On écoutera, avec émotion, la plus virulente condamnation de la guerre et des responsabilités politiques jamais lancée. On retrouvera Bardamu en « Bambola-Bragamance », décrivant les méfaits du colonialisme avec sa raillerie cocasse, comme le fit André Gide à la même époque, mais de manière plus conventionnelle dans son Voyage au Congo. On le retrouvera à New York, la « ville debout », on le suivra dans sa dénonciation de la cruauté et de la bêtise humaine et on comprendra toute la tendresse de cet écorché vif lorsqu’il décrit Molly la prostituée délicate (une qualité qu’il affectionnait) et l’enfant qu’il n’a pu sauver de la mort…
L’interprétation de Franck Desmedt ainsi que sa mise en scène ont choisi d’éviter la grandiloquence ostentatoire à laquelle l’éclat flamboyant du style peut pousser. « Descente dans l’âme » selon son projet, il incarne sensiblement l’antihéros révolté, au caractère bien trempé, rusé et habile.

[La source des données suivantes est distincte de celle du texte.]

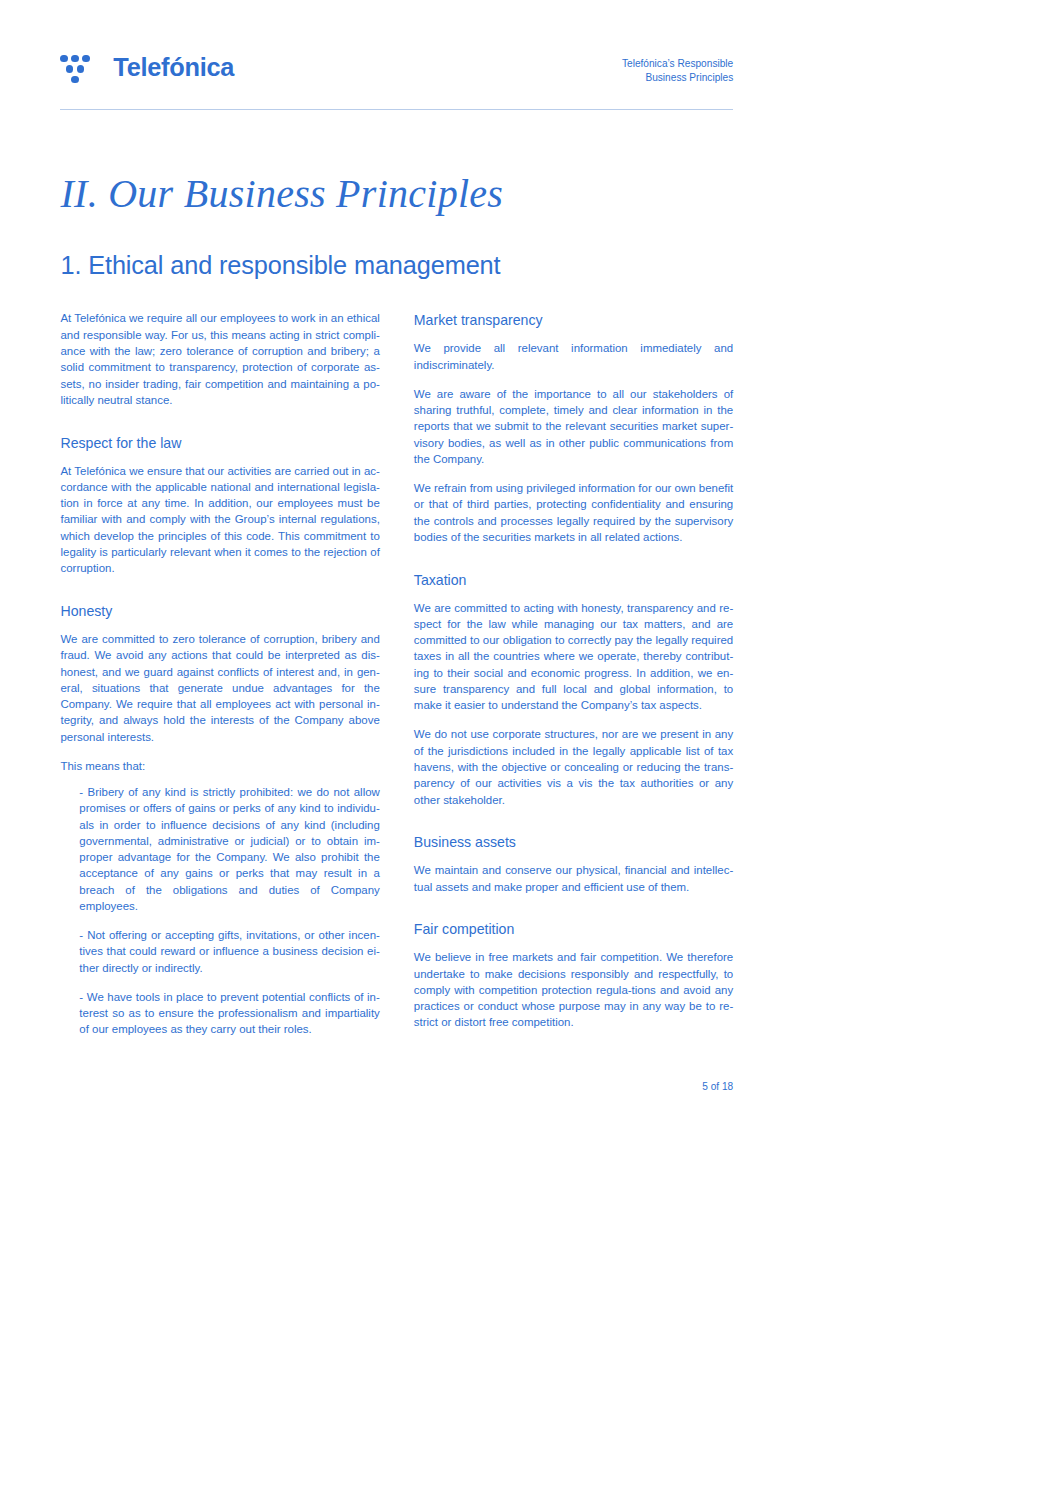Telefónica
Telefónica’s Responsible
Business Principles
II. Our Business Principles
1. Ethical and responsible management
At Telefónica we require all our employees to work in an ethical and responsible way. For us, this means acting in strict compliance with the law; zero tolerance of corruption and bribery; a solid commitment to transparency, protection of corporate assets, no insider trading, fair competition and maintaining a politically neutral stance.
Respect for the law
At Telefónica we ensure that our activities are carried out in accordance with the applicable national and international legislation in force at any time. In addition, our employees must be familiar with and comply with the Group’s internal regulations, which develop the principles of this code. This commitment to legality is particularly relevant when it comes to the rejection of corruption.
Honesty
We are committed to zero tolerance of corruption, bribery and fraud. We avoid any actions that could be interpreted as dishonest, and we guard against conflicts of interest and, in general, situations that generate undue advantages for the Company. We require that all employees act with personal integrity, and always hold the interests of the Company above personal interests.
This means that:
- Bribery of any kind is strictly prohibited: we do not allow promises or offers of gains or perks of any kind to individuals in order to influence decisions of any kind (including governmental, administrative or judicial) or to obtain improper advantage for the Company. We also prohibit the acceptance of any gains or perks that may result in a breach of the obligations and duties of Company employees.
- Not offering or accepting gifts, invitations, or other incentives that could reward or influence a business decision either directly or indirectly.
- We have tools in place to prevent potential conflicts of interest so as to ensure the professionalism and impartiality of our employees as they carry out their roles.
Market transparency
We provide all relevant information immediately and indiscriminately.
We are aware of the importance to all our stakeholders of sharing truthful, complete, timely and clear information in the reports that we submit to the relevant securities market supervisory bodies, as well as in other public communications from the Company.
We refrain from using privileged information for our own benefit or that of third parties, protecting confidentiality and ensuring the controls and processes legally required by the supervisory bodies of the securities markets in all related actions.
Taxation
We are committed to acting with honesty, transparency and respect for the law while managing our tax matters, and are committed to our obligation to correctly pay the legally required taxes in all the countries where we operate, thereby contributing to their social and economic progress. In addition, we ensure transparency and full local and global information, to make it easier to understand the Company’s tax aspects.
We do not use corporate structures, nor are we present in any of the jurisdictions included in the legally applicable list of tax havens, with the objective or concealing or reducing the transparency of our activities vis a vis the tax authorities or any other stakeholder.
Business assets
We maintain and conserve our physical, financial and intellectual assets and make proper and efficient use of them.
Fair competition
We believe in free markets and fair competition. We therefore undertake to make decisions responsibly and respectfully, to comply with competition protection regula-tions and avoid any practices or conduct whose purpose may in any way be to restrict or distort free competition.
5 of 18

Cherchant à faire revivre « Bardamu-Céline » en sa personnalité faite de complexité et contrastes, son interprétation, toute en finesse, est d’autant plus juste qu’il va jusqu’à emprunter la voix si caractéristique de l’auteur dans la dernière partie de la pièce, laissant entendre que, derrière la fiction, c’était bien de sa propre vie, des injustices et des malheurs qu’il avait cotoyés que Destouches tirait son inspiration.